[Collected data entries]
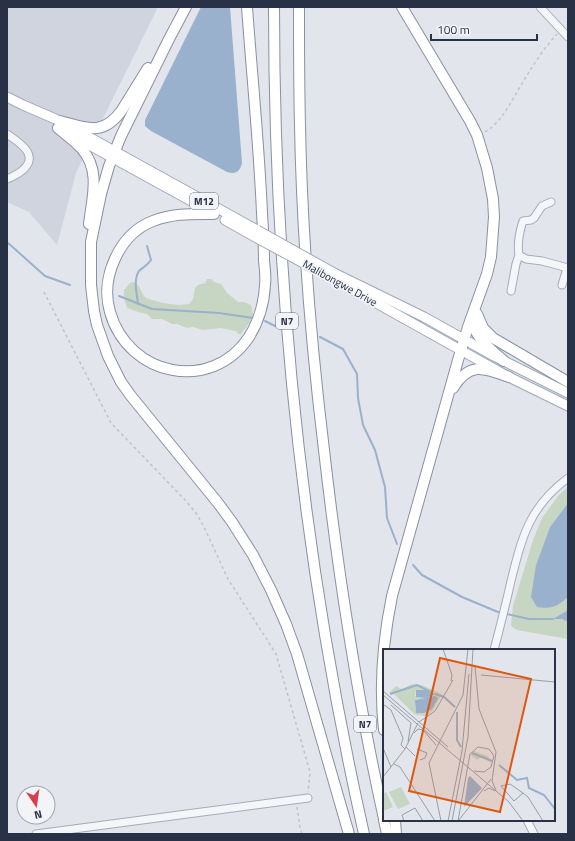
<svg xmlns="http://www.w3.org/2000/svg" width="575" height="841" font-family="'Titillium Web',sans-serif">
  <rect width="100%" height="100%" fill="#e2e5ec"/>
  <polygon fill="#d0d4de" points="7,7 158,7 76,173 57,245 29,212 7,202"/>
  <g fill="#c6d6c2">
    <path d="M207,279H211L214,282L221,284L228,294L232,297L238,302H244L251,305L253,314L250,322L241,334H238L236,331L221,328L203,330L193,327L187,328L177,324H172L162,319H152L147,314C140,313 134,310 127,308L124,298V290L130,283L134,282C141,285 140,292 145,297C151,301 172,305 180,305C183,305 186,304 189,304L193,299L195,288L198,285L205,283Z"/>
    <polygon points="568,487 568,503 550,527 536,565 559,604 568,597 568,610 553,619 562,619 568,622 568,639 517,630 511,626 513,606 533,540 542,518 559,495"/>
  </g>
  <g fill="#9ab1ce">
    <path d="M201,7H230L242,163C240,171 236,175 227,172L151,131L145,126V120Z"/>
    <path d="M568,503V597C556,607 553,609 537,607L531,597L536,565L550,527Z"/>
    <polygon points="568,610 568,622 562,619 553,619"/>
  </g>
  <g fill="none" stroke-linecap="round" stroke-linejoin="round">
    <g stroke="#9ab1ce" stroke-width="2">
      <polyline points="7,242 45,276 70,285"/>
      <polyline points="119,296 152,309 219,313 253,318"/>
      <path d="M138,304C137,294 133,280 139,271C143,267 147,266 151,260L147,246"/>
      <polyline points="265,321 279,328"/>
      <polyline points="320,337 343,349 357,374 358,398 363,425 375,450 385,487 387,518 397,544"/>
      <polyline points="413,565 422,575 462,597 498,612 529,619 553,619"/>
    </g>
    <defs>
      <g id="minor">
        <polyline points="540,7 568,37"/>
        <path d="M7,134C13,138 25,146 28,153C34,166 17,175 7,179"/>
        <path d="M551,202L542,206L534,218L531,220L523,221C519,233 517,243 519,255L526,259L542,261L568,268"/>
        <polyline points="562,285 567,268"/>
        <polyline points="511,291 516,264 519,255"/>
        <path d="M494,650C500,627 506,604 511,581C522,537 529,507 568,478"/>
        <polyline points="527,820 534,834"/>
        <polyline points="36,834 308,798"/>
      </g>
      <g id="major">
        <polyline points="7,97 23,105 60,121 257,230"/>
        <polyline points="71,135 204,208"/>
        <polyline points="225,220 257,238"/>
        <polyline points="334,273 424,317 494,356 568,393"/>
        <polyline points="335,280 509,377 568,406"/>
      </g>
      <g id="highway">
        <polyline points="186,7 169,39 121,136 109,166 101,194 91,242 91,285 94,311 97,325 108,356 121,382 131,396 218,503 232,522 253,555 271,590 286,624 297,654 349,834"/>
        <path d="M274,7C274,285 303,563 364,834"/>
        <path d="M299,7C299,47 299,86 300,126C302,234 311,343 324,450C338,573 357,697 384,819"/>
        <path d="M60,121C86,128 103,137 122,110L148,68"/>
        <path d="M58,128C66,135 75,141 82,149C101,171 92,198 89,224"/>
        <path d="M214,214C193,214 173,213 153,221C119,234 100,278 110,312C128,376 211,394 249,337C259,321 264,303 265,285C266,277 265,269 264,261C264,245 263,229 262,213C259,144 252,76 247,7"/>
        <polyline points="477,314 483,328 493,338 568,382"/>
        <path d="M476,316C475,320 474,325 475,329C479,341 495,353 504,361"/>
        <path d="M453,388C470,361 484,368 509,377"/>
        <path d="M384,730C379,685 383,640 392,596L458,360L468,327L487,274L491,257L494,217L493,199L487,168L477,135L470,121L402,7"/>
        <polyline points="384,820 387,834"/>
        <polyline points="395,820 396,834"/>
      </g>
    </defs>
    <use href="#minor" stroke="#a6abb7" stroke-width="9"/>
    <use href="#major" stroke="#a0a8b8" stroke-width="11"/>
    <use href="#highway" stroke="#8891a3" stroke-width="12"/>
    <g stroke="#c0c3ca" stroke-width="1.5" stroke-dasharray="3 3" stroke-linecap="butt">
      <path d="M485,132C503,122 515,94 526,77C535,62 545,47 557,34"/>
      <polyline points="44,292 111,423 185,500 196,513 204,527 228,579 276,654 310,772 308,792"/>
      <polyline points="297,807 300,828 302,834"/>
    </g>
    <use href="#minor" stroke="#f5f6f9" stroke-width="7"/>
    <use href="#major" stroke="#fff" stroke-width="9"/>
    <use href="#highway" stroke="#fff" stroke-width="10"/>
    <defs>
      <g id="major-bridge">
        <polyline points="257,230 334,273"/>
        <polyline points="257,238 335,280"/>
      </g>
    </defs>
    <use href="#major-bridge" stroke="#a0a8b8" stroke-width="11" stroke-linecap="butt"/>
    <use href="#major-bridge" stroke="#fff" stroke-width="9"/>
  </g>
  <g text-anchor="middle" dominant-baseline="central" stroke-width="3.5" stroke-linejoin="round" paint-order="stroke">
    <g fill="#f2f4f8" stroke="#656c7b" stroke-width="1">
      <rect x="190" y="193" width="28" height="16" rx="3"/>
      <rect x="276" y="313" width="22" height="16" rx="3"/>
      <rect x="354" y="716" width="22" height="16" rx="3"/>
    </g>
    <g font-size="10" font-weight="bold" fill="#283145">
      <text x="204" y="201">M12</text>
      <text x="287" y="321">N7</text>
      <text x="365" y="724">N7</text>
    </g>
    <g font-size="11" fill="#283145" stroke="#f2f4f8">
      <text transform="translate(340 283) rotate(29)">Malibongwe Drive</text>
    </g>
  </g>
  <g transform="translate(383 649)">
    <rect width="172" height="172" fill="#e2e5ec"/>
    <path d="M29,35L39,36L59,45L50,61L43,67L32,66L12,46L6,44L13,37L19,40ZM33,41H43L51,45L46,48L32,47ZM46,49L53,54L45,63L32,60L33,50ZM91,102L105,107L108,113L98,108L94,111L88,106ZM18,138L27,155L15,160L6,143ZM3,143L10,158L0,162V145Z" fill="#c6d6c2" fill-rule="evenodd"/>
    <path d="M33,41H43L52,45L44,49L33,48ZM52,47L55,49L49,60L41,64H33L32,51ZM87,127L99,139L81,158L85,129Z" fill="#9ab1ce"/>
    <path fill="none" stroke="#9ab1ce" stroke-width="2" d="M7,45L34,36L48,43M52,45L61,48L72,58M74,63V91L78,98M89,104L109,112M116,116L134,131L144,129L146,139L161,146L172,160"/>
    <path fill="none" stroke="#989da9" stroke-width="1" d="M60,0L69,26L68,32M92,17L96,60L113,103L109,132L113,141M98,26L172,33M0,42L65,98M0,46L126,153L140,172M0,55L8,61L20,89L18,96L22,100M8,56L28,74L25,93M36,73L52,62L70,31M31,84L35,80L40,81L53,96M23,98L32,107M0,99L8,118M34,100L44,104L42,109L37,111M11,115L17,118L52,172M0,128L22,100L35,74M101,142L106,139L112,142M140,144L131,152L118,137L127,135L140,144L145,148L160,172M76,171L108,130M21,172L19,166L32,159L40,172M58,172L46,114L80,46L85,0M65,172L79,102L86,25M69,172L85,88L90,0M75,172L87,105L95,98L106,100L111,107L108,118L101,123L91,122"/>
    <path fill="#de570f" fill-opacity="0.15" stroke="#de570f" stroke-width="2" d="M57,9L148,30L117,163L26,142Z"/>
    <rect width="172" height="172" fill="none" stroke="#283145" stroke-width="2"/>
  </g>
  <rect width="575" height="841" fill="none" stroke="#283145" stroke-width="16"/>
  <g transform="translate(36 805) rotate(167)"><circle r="19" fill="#f2f4f8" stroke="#a1a6b0"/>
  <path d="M0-3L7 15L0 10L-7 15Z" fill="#d93e4d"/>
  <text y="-6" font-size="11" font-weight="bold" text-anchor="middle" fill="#283145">N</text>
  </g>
  <path d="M431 34v6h106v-6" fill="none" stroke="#283145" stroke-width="2"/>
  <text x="437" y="34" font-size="12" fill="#283145" stroke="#f2f4f8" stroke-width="3" paint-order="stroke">100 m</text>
</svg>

ASSIGNED TASK ->
Count the lines of these entries that hold the string "round", and give only that number.

SOLUTION ->
2